Quote:
|
Originally Posted by tertsi
WI haven't seen any problems with "FP16" options on the NV4x and G7x but there could be a problems on the NV3x because I didn't test my Q4 tweaks on my 5800u or 5900u.
|
It's those ubiquitous (in both doom3 and quake4) floor gratings, they look fairly fugly with fp16 on (and that's on my 6800GT, ie NV40). Using short temps though is fine.
Quote:
|
Originally Posted by tertsi
"SUB/MUL/MUL" should be most of cases 1-2fps faster in Doom 3 and Quake 4 than "MAD/MUL" though "MAD/MUL" was one cycle faster in my fragment program analysis.
|
Hmmn? If SUB/MUL/MUL uses one more cycle then MAD/MUL (which seems fairly intuitive), why would it be 1-2fps faster?
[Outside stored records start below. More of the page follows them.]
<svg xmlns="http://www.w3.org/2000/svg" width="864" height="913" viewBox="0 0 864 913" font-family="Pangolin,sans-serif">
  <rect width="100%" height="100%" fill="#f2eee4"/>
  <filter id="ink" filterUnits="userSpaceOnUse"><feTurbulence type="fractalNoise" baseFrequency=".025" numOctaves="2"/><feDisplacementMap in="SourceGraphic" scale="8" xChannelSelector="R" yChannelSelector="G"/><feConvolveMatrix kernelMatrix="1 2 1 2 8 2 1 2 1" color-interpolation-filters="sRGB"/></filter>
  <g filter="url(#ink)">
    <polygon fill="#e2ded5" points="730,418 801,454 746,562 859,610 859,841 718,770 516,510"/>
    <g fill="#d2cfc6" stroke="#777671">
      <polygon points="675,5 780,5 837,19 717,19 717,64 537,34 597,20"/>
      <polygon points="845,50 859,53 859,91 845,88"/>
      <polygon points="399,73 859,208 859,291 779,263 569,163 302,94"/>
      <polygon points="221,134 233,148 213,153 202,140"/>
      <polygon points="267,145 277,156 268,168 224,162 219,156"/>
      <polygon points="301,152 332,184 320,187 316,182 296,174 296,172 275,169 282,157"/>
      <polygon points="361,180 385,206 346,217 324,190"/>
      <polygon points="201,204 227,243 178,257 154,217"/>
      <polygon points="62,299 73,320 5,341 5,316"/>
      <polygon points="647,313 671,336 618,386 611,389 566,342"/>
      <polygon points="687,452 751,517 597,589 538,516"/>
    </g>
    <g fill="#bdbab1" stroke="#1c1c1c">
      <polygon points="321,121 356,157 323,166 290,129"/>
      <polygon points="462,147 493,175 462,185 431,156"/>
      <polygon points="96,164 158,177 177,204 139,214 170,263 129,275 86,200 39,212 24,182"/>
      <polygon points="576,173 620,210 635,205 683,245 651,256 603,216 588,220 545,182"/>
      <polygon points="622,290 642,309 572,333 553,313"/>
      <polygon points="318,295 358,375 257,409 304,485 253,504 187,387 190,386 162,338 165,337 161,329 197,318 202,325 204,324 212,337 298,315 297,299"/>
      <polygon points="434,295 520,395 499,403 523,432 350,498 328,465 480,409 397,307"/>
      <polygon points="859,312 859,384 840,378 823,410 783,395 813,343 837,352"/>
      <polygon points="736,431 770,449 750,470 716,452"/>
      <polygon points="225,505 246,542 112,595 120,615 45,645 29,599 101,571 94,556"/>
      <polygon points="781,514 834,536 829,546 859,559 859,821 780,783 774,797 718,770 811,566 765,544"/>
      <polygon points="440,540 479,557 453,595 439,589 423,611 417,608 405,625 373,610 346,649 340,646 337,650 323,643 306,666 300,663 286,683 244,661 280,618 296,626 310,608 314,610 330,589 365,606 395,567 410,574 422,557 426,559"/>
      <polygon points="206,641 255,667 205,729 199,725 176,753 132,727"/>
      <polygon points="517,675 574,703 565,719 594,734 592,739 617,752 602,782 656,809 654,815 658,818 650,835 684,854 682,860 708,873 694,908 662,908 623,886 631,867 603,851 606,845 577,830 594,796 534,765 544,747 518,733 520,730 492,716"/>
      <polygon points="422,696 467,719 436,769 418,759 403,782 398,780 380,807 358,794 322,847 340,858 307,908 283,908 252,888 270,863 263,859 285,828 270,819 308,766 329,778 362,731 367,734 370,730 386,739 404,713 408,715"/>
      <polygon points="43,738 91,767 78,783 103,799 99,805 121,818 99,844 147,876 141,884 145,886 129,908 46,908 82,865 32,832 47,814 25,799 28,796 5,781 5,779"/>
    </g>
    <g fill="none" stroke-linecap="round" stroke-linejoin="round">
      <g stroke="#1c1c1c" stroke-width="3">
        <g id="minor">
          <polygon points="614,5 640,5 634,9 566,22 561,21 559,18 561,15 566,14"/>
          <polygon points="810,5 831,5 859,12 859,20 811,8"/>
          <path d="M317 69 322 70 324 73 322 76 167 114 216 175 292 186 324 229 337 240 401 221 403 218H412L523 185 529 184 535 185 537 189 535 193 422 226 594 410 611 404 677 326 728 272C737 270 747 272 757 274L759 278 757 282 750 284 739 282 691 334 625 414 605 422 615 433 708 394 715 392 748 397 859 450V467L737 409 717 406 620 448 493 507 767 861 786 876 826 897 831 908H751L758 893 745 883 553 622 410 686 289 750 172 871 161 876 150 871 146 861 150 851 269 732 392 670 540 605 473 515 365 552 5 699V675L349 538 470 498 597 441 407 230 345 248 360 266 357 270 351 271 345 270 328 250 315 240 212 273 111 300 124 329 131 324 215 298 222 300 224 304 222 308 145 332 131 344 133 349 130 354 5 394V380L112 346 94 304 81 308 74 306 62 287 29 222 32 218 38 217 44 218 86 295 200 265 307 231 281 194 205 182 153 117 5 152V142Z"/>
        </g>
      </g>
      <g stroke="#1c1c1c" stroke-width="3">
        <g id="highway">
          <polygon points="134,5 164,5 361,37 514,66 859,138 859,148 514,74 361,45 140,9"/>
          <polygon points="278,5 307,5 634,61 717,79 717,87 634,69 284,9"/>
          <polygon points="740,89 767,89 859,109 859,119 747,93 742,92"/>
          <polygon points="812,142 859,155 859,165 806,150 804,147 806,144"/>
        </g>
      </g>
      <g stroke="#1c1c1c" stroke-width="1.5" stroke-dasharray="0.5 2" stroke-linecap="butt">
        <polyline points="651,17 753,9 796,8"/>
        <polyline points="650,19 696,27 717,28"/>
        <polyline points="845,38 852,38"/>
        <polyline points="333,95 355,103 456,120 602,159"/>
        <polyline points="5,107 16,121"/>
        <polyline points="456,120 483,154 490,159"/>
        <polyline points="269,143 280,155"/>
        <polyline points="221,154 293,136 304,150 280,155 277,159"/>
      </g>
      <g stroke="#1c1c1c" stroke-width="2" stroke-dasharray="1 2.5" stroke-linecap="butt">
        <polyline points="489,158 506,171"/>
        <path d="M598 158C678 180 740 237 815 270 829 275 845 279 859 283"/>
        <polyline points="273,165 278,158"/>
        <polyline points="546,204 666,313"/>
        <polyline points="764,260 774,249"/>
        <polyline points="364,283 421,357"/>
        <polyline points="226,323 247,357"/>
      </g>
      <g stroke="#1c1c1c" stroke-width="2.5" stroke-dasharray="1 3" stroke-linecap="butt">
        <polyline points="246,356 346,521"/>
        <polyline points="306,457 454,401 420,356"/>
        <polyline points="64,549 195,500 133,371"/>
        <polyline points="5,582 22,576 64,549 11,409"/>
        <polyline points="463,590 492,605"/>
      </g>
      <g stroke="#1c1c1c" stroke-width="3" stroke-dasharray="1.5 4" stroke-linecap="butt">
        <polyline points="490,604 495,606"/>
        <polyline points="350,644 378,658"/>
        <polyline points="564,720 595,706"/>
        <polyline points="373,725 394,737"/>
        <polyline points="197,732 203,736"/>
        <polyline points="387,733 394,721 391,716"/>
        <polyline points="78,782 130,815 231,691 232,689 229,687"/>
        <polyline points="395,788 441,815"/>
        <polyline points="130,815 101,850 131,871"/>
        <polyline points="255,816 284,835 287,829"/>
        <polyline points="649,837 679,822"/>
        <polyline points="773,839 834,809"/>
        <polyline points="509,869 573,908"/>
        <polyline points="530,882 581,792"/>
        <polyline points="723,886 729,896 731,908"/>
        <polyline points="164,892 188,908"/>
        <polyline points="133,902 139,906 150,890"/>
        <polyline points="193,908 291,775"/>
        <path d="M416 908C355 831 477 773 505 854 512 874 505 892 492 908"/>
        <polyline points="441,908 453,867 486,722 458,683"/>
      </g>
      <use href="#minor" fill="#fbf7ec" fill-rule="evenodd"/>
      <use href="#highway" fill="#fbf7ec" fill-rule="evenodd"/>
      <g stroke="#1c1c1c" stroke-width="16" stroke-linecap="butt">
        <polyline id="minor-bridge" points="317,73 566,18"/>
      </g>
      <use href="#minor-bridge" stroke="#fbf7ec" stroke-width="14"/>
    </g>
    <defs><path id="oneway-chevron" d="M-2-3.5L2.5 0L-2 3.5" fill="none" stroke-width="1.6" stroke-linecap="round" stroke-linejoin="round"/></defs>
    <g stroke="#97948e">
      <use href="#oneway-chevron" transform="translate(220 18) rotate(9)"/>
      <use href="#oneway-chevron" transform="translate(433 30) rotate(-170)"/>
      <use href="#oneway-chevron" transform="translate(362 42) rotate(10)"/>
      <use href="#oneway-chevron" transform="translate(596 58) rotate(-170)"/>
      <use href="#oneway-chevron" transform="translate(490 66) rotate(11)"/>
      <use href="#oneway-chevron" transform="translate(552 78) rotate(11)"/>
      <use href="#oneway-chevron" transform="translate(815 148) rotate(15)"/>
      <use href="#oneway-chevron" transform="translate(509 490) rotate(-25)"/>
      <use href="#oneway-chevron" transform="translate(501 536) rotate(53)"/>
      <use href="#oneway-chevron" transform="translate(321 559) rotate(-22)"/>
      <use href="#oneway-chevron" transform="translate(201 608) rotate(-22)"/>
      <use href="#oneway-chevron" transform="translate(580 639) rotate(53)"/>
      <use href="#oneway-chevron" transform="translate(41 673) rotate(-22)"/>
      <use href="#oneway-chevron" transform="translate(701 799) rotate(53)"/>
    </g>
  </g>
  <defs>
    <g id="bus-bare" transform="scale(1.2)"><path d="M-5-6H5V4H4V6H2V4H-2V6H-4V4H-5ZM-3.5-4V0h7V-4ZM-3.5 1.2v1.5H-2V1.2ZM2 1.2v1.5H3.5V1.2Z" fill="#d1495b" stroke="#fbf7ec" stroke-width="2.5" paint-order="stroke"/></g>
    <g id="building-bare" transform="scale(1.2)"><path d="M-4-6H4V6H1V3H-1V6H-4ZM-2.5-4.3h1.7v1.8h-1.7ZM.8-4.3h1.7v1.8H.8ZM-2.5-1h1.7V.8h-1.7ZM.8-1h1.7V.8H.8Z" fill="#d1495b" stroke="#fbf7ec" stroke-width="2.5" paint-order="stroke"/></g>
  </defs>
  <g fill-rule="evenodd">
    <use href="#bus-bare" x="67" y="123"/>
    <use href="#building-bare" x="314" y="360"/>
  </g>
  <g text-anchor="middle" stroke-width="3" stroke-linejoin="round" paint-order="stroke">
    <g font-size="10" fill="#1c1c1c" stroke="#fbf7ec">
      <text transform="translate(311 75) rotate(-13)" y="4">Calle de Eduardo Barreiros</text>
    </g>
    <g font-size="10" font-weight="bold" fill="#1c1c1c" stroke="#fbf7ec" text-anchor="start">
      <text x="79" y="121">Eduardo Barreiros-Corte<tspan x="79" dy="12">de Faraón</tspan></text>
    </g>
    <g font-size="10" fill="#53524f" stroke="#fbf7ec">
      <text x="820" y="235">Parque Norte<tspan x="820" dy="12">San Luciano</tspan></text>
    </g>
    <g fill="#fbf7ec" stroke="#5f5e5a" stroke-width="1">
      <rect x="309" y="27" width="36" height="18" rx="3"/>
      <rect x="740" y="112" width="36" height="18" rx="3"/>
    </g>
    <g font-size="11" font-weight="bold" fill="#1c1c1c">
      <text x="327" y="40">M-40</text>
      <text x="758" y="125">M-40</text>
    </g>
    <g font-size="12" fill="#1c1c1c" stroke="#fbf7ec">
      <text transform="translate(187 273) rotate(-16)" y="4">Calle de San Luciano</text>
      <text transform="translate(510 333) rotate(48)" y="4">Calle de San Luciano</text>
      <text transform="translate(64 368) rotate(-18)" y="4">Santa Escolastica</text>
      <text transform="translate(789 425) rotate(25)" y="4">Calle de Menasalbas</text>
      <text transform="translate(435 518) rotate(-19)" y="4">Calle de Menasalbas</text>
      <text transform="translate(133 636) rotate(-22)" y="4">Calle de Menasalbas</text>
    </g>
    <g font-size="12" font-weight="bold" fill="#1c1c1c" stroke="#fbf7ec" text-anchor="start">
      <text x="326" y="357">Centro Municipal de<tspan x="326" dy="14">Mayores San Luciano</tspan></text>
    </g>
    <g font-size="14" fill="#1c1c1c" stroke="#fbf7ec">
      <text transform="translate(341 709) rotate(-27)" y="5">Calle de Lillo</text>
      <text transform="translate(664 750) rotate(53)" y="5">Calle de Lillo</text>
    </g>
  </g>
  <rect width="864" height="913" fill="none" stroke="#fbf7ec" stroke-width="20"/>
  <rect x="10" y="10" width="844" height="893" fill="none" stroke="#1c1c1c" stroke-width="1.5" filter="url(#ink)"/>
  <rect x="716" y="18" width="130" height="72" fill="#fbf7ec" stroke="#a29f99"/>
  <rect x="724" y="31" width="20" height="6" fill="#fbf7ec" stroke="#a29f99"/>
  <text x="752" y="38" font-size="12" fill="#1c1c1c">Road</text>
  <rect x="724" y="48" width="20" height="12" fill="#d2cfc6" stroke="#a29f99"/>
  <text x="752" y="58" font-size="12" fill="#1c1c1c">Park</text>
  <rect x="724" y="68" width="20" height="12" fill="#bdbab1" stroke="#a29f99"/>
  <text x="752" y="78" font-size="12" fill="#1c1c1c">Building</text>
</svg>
Especially since one of your other optimizations is to replace a MUL/ADD with a MAD? (Although I do see why it was left as MUL/ADD, it looks neater due to the ADD being the summation of the results of two lots of SUB/DP3/RSQ/MUL's).
Quote:
|
Originally Posted by tertsi
EDIT! Quake 4 standard interaction.vfp is optimized for ATI Vec3D + Vec1D hardware....
|
Heh, well structurally the only noticable difference from doom3's is using the specular maths instead of a lookup, and all those masks, so either way I can't see this being an issue for Nvidia hardware. I did note that a comment mentioned the use of .w was more optimal for ATI then .x, presumably because ATI's ability to do 3 component vector plus one scalar in the same pass requires that the scalar is in the .w component (Nvidia hardware is more flexible in this regard).